* **WORK REQUEST**
I would like the entries transcribed word for word, please, with the pictures removed.

▽

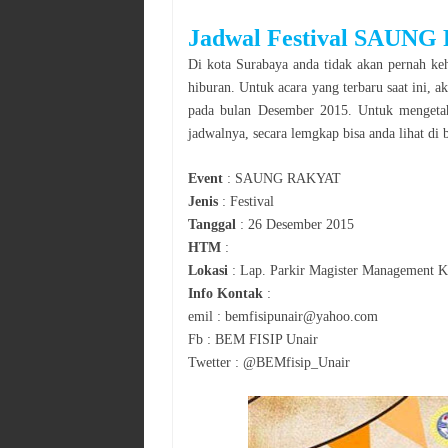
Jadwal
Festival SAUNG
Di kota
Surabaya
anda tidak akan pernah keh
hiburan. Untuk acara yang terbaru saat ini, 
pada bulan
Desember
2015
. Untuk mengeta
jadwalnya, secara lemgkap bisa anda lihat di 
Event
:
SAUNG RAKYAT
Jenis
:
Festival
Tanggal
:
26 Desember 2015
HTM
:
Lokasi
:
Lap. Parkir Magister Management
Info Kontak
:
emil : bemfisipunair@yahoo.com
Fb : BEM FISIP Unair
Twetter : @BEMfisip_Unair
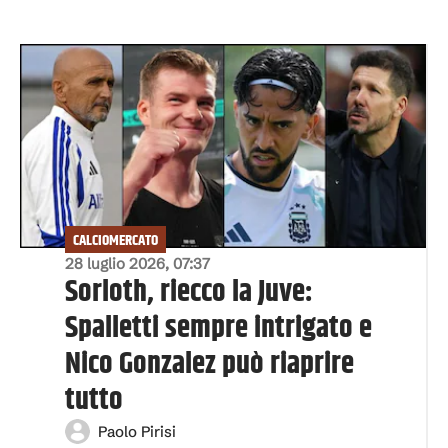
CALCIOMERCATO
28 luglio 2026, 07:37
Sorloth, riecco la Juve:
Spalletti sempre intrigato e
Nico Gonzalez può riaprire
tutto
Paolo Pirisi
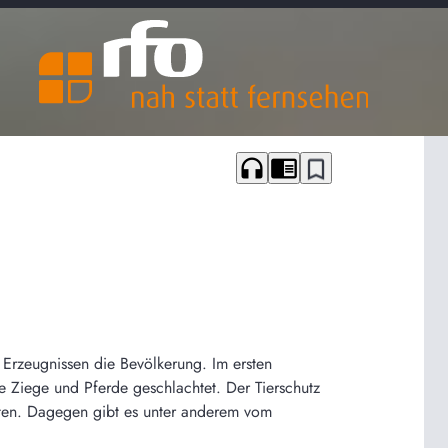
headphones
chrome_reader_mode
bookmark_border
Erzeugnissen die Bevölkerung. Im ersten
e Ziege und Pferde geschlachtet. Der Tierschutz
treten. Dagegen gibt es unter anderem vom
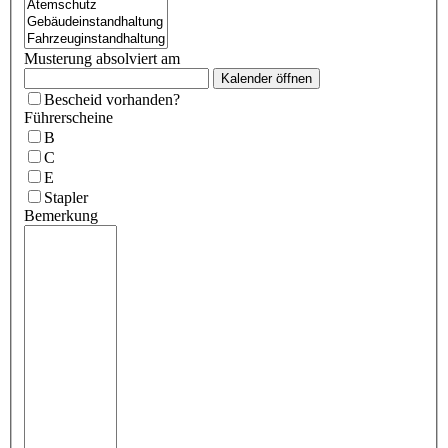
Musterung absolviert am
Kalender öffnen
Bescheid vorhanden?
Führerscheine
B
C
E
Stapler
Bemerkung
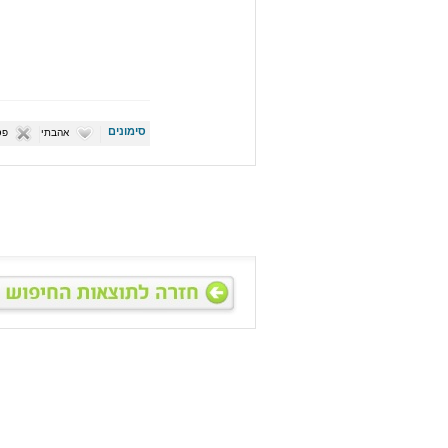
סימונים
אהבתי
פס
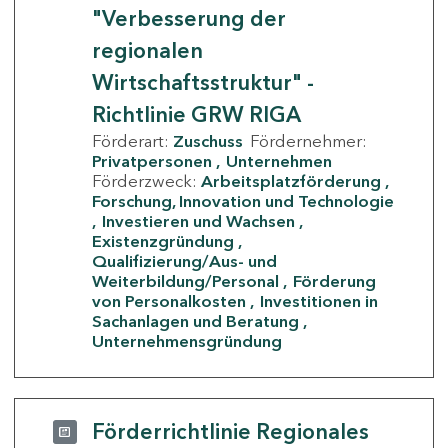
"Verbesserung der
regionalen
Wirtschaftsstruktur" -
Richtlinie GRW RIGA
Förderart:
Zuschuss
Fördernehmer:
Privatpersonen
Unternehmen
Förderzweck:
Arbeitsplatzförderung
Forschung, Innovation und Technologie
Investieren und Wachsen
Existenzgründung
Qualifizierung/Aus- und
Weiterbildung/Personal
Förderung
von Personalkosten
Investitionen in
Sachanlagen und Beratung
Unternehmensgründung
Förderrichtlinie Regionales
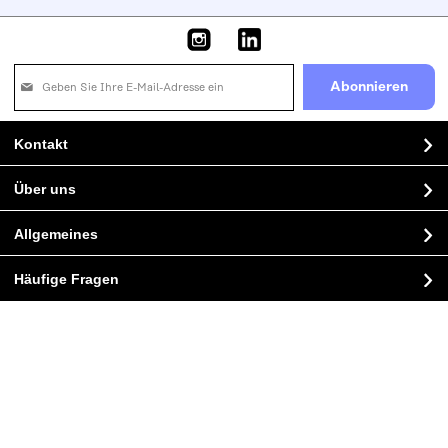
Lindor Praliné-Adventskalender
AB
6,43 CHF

△

* **ANSWER BELOW**
Jadwal
Festival SAUNG
Di kota
Surabaya
anda tidak akan pernah keh
hiburan. Untuk acara yang terbaru saat ini, 
pada bulan
Desember
2015
. Untuk mengeta
jadwalnya, secara lemgkap bisa anda lihat di 
Event
:
SAUNG RAKYAT
Jenis
:
Festival
Tanggal
:
26 Desember 2015
HTM
:
Lokasi
:
Lap. Parkir Magister Management
Info Kontak
:
emil : bemfisipunair@yahoo.com
Fb : BEM FISIP Unair
Twetter : @BEMfisip_Unair
CALCIOMERCATO
28 luglio 2026, 07:37
Sorloth, riecco la Juve:
Spalletti sempre intrigato e
Nico Gonzalez può riaprire
tutto
Paolo Pirisi
headphones
chrome_reader_mode
bookmark_border
Erzeugnissen die Bevölkerung. Im ersten
e Ziege und Pferde geschlachtet. Der Tierschutz
treten. Dagegen gibt es unter anderem vom
Musterung absolviert am
Kalender öffnen
Bescheid vorhanden?
Führerscheine
B
C
E
Stapler
Bemerkung
סימונים
אהבתי
פס
"Verbesserung der
regionalen
Wirtschaftsstruktur" -
Richtlinie GRW RIGA
Förderart:
Zuschuss
Fördernehmer:
Privatpersonen
Unternehmen
Förderzweck:
Arbeitsplatzförderung
Forschung, Innovation und Technologie
Investieren und Wachsen
Existenzgründung
Qualifizierung/Aus- und
Weiterbildung/Personal
Förderung
von Personalkosten
Investitionen in
Sachanlagen und Beratung
Unternehmensgründung
Förderrichtlinie Regionales
Lindor Praliné-Adventskalender
AB
6,43 CHF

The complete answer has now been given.